Some of the case studies from my personal experience with Facebook B2B lead generation are explained below. It is worth mentioning that, while the campaigns themselves seemed to be relatively successful, the leads themselves turned out to be “colder” than Google or LinkedIn ones (according to the sales team). For that reason, lead nurturing is an essential part of this process, using an automation tool of your choice, be it Autopilot, Marketo, Mailchimp, Pardot, Mautic, etc.
Visitor remarketing with Facebook Lead Ads
The company I worked with, Bacula Systems, is a backup software vendor, and their Bacula Enteprise software is based on their own open-source version of the product called Bacula Community. The idea is to penetrate the market of small businesses with the free solution and then start marketing them the feature-rich Bacula Enterprise when they’ve grown enough.
To do that, Bacula has a set of programs that are aimed solely at this migration process, with a number of discounts and special offers. While Bacula Community has its own website (bacula.org), we never tried to market it directly to Community users to avoid unnecessary spam. Additionally, at the time of this use case (2016), there was no requirement for registration before downloading the Community version.
After setting a Facebook pixel at bacula.org, I’ve realized that this is a massive audience which can be targeted. The first thing I’ve tried is to start with some advertising messages, such as:
- product training:
- migration to the enterprise product:
- small business edition promotion:
At the same time, the first version of Facebook Lead Ads was introduced, and I’ve tried those out. The results were surprising, to say the least:
The cost-per-lead using Lead Ads was incredibly low (3 CHF/lead), and it was basically a ground-breaker at the time. Additionally, the credibility issue was solved by Facebook offering pre-filled forms, and this boosted conversion rate drastically.
Technology whitepaper campaigns
Bacula Systems’ massive advantage of working with the majority of existing hypervisors, databases and other applications was an excellent selling point, and we used it while creating specific whitepapers about each hypervisor or database backup process. To download the whitepaper, visitors had to fill the Facebook Lead Ad form (same as in the above example).
Facebook allows targeting multiple job titles and interests, in addition to specific geographical regions and age brackets – this was exactly what we needed for our whitepaper campaigns.

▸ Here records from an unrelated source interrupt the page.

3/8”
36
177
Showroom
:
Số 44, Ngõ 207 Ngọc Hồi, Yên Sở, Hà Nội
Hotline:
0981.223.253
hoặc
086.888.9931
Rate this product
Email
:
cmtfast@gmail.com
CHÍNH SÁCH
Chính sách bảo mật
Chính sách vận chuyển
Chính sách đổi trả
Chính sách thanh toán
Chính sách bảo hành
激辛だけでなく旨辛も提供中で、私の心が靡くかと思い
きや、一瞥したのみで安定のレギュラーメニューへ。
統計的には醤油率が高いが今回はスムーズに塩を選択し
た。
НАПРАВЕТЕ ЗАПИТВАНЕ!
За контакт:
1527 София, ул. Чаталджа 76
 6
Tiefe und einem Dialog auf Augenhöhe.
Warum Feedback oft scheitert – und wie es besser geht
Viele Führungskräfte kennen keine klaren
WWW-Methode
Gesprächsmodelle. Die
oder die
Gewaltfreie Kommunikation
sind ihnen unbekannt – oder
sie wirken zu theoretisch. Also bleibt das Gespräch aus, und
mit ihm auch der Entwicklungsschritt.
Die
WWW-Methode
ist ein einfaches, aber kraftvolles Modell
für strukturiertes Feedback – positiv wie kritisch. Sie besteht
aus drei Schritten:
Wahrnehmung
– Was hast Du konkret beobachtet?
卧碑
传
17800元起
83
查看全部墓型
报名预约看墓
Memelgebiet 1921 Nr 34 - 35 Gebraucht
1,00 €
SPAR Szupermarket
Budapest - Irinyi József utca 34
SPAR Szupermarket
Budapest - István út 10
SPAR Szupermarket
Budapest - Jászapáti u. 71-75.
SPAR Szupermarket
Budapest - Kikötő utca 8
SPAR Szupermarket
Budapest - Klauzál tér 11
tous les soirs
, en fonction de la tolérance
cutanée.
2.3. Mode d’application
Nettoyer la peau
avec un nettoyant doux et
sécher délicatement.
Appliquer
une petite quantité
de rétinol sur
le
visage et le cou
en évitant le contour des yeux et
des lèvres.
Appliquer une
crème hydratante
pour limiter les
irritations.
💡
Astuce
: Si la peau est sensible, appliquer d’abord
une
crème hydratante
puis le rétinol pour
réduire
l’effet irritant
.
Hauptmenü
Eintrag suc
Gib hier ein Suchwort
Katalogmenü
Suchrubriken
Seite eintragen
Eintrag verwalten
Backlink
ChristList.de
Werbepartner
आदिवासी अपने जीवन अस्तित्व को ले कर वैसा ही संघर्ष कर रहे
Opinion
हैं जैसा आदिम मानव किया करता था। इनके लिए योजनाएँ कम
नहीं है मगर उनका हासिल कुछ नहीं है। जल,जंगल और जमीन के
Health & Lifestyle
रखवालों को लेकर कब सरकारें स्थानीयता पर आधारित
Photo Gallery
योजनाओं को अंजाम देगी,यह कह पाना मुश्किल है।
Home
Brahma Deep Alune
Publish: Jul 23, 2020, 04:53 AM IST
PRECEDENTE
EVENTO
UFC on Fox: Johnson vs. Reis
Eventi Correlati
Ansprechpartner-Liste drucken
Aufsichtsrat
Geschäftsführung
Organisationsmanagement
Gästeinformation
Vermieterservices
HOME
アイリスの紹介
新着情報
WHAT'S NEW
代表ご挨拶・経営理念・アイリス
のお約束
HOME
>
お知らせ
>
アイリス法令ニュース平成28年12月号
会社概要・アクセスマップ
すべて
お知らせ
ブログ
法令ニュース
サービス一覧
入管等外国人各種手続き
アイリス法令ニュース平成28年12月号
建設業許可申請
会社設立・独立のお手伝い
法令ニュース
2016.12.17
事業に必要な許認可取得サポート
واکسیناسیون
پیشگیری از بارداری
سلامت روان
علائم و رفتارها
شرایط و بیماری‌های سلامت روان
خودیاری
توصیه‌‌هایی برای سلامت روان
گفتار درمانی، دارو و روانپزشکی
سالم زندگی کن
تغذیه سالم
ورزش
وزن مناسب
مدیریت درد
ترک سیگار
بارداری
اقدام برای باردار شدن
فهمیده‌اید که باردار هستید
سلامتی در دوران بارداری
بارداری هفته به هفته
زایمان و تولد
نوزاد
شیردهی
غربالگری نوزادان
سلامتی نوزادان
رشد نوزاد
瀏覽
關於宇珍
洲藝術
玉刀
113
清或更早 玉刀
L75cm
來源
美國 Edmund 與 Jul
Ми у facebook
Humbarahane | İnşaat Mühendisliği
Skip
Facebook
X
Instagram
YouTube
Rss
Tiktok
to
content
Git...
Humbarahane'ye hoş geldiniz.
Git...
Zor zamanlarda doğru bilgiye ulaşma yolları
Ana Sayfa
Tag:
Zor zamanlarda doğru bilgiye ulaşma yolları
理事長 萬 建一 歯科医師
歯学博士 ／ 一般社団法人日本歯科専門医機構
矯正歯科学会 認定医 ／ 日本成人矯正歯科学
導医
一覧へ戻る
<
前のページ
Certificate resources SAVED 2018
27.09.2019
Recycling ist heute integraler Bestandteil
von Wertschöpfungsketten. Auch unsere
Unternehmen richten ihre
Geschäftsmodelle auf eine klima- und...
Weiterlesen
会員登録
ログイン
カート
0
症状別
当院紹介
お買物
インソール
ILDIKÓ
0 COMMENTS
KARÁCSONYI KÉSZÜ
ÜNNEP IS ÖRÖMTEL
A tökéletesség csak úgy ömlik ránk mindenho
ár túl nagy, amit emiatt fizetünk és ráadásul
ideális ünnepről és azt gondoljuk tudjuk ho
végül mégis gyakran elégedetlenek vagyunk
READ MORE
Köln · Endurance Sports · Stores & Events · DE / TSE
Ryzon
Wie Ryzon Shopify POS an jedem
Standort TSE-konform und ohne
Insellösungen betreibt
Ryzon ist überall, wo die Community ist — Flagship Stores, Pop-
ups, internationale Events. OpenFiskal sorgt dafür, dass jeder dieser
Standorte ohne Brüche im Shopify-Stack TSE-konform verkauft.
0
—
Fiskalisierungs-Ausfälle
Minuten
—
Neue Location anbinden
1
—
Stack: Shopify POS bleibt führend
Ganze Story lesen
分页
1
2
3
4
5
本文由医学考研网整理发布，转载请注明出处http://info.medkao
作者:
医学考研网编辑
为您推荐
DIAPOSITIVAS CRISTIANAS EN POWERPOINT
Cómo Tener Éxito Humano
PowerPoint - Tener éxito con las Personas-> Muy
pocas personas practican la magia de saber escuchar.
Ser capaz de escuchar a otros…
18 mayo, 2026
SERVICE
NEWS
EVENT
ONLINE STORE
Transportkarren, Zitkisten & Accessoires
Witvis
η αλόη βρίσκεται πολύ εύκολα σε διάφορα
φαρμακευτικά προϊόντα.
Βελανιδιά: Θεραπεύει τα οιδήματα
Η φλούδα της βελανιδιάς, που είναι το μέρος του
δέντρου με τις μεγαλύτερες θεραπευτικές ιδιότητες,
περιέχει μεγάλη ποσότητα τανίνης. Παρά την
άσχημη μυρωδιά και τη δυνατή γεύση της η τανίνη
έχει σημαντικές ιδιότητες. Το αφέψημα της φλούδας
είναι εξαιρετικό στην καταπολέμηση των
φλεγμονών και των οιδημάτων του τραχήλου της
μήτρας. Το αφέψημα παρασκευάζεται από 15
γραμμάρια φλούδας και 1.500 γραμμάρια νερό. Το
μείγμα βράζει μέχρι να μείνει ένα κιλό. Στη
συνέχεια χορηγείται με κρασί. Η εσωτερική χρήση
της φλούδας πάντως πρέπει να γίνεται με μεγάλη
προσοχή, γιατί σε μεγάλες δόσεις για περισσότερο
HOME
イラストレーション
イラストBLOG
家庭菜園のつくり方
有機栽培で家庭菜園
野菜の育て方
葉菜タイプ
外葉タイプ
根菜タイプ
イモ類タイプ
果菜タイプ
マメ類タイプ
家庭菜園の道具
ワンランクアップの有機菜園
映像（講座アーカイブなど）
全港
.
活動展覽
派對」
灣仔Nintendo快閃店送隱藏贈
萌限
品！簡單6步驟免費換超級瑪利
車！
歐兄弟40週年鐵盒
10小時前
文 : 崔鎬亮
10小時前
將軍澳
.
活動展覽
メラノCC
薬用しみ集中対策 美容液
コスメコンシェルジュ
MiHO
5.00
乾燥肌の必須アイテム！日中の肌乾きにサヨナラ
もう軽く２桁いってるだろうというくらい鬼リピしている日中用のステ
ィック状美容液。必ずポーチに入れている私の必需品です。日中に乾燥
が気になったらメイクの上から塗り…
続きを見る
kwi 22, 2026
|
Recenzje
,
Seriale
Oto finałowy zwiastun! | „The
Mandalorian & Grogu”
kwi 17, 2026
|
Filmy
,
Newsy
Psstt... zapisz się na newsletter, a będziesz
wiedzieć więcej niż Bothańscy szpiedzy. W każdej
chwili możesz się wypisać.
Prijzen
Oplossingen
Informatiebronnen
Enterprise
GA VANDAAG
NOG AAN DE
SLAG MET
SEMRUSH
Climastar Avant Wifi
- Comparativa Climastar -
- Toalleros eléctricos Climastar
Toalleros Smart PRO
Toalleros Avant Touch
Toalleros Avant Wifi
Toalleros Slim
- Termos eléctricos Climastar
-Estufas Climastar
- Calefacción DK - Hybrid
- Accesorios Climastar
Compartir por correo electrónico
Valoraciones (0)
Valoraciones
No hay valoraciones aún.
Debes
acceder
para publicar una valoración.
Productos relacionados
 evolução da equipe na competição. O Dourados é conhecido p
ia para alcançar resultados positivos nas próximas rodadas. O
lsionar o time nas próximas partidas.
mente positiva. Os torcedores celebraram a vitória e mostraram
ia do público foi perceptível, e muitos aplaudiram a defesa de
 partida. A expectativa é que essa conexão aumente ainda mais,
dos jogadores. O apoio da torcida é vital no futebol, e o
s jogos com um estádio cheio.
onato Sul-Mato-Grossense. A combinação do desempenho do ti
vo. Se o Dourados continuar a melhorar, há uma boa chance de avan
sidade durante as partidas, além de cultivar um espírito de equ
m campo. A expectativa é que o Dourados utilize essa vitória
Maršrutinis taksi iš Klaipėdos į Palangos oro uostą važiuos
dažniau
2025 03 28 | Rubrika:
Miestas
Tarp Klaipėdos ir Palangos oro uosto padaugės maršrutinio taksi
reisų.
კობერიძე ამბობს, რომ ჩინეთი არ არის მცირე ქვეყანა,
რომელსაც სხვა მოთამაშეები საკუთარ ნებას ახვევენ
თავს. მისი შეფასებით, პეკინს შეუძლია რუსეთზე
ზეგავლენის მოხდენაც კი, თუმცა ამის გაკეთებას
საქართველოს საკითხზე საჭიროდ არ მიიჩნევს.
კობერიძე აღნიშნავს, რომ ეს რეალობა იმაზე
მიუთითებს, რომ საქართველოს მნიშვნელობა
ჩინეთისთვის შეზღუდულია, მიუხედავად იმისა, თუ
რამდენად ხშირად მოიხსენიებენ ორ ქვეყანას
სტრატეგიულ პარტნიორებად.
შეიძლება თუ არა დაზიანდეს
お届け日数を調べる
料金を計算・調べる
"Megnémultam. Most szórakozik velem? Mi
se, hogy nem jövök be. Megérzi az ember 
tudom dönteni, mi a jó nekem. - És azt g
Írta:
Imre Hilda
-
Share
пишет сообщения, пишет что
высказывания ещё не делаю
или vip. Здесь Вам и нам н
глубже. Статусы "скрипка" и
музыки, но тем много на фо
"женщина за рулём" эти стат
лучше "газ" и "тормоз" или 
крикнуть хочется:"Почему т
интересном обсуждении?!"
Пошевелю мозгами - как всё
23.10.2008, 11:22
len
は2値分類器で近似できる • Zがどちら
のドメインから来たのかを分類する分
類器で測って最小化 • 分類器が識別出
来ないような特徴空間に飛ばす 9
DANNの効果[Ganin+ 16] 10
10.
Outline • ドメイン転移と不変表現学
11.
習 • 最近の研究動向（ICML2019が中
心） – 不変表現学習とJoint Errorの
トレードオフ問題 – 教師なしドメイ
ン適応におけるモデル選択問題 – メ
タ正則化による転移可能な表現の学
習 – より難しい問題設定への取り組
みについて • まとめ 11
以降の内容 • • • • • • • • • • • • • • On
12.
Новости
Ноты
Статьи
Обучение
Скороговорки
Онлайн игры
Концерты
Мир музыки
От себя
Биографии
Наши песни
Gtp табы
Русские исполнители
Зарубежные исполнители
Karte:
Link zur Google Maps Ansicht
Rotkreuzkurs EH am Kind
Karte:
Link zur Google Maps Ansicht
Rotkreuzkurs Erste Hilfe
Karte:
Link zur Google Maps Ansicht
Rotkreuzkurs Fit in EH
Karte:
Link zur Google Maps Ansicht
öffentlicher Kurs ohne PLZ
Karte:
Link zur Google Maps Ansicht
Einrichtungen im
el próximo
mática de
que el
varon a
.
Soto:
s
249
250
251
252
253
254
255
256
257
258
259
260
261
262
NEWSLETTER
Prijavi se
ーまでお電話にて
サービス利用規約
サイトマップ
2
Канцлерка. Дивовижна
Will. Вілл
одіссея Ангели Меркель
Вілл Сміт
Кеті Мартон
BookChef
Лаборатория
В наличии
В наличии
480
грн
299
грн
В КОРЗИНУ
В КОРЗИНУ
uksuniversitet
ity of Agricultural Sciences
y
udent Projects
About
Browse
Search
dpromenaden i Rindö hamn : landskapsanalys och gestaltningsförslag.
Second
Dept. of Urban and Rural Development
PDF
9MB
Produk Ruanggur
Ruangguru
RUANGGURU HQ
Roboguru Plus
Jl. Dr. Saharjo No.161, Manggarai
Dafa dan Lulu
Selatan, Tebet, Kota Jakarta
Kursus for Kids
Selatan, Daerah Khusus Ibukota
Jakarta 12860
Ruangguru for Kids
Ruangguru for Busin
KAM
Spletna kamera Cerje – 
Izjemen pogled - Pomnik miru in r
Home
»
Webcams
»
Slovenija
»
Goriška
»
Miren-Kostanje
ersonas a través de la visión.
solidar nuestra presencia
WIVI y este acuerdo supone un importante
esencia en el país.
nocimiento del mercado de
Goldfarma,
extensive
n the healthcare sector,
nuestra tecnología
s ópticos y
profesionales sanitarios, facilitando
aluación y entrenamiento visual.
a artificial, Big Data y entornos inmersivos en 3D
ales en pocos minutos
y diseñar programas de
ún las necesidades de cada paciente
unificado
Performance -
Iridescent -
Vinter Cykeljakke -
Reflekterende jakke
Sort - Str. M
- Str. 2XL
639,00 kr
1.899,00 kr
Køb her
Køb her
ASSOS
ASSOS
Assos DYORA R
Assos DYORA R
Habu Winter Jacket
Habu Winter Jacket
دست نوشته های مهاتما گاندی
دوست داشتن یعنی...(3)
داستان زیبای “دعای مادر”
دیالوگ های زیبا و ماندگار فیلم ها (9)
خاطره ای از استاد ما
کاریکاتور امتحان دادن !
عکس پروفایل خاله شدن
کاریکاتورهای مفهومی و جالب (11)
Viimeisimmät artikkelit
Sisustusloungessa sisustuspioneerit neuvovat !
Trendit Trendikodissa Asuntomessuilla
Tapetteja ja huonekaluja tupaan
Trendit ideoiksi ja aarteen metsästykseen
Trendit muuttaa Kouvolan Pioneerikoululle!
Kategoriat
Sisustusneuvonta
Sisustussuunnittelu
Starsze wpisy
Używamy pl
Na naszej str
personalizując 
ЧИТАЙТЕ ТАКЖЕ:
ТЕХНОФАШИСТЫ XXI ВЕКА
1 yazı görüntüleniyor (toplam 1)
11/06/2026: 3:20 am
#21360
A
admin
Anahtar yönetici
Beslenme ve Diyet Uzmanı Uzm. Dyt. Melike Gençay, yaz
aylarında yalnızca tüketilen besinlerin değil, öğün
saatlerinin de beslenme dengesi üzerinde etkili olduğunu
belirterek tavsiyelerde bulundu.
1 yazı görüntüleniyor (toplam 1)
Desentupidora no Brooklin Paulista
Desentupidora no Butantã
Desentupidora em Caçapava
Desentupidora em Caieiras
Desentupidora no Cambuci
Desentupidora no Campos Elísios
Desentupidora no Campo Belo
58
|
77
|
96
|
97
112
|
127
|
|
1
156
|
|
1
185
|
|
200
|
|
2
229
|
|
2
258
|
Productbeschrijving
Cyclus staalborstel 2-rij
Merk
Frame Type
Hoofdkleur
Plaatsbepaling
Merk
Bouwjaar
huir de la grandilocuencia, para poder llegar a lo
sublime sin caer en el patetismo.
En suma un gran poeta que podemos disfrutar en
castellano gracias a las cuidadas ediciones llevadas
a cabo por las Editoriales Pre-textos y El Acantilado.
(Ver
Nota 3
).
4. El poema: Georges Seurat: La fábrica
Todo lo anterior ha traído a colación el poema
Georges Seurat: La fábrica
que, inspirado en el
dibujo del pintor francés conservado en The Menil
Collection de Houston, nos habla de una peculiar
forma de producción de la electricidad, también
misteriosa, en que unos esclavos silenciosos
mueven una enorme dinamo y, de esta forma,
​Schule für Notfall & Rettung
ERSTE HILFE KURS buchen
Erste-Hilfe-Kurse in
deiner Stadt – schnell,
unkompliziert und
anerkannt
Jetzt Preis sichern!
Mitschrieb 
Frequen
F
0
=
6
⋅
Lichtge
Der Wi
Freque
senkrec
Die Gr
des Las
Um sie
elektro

Below you’ll see a list of some of the most successful campaigns I’ve executed with Bacula Systems:
As you can see, we ran campaigns in various geographical locations (France, USA, UK, Spain, Italy, and so on), and promoted different whitepapers to various audiences (Oracle, Linux, VMware, etc).
We also localized the ad messages according to geographical regions, too:
Since Facebook leads are not particularly the same as the leads you’d get from Google search – someone browsing a social media platform may not be ready to start interacting with your content right away (free trials, whitepapers, etc.), and most likely not immediately ready to buy your software right away. This is why a proper process of nurturing is extremely important. In our specific case, we’ve used a tool called Mautic for our email nurturing purposes. Here is the nurturing logic which lasts approximately 12 months from the start:
Of course, these are not the only cases and tools I’ve worked with. Some other marketing practices I’ve used include product training campaigns, webinar promotions, and so on. You can find a few more examples of my experiences with using Facebook as a social media for B2B lead generation in this blog post.
In this post I’ve looked at several different examples of B2B lead generation on 2 social media platforms. Generating leads in social media for B2B is absolutely possible and not expensive. You can start with several thousands USD for test campaigns and scale if you have sufficient results.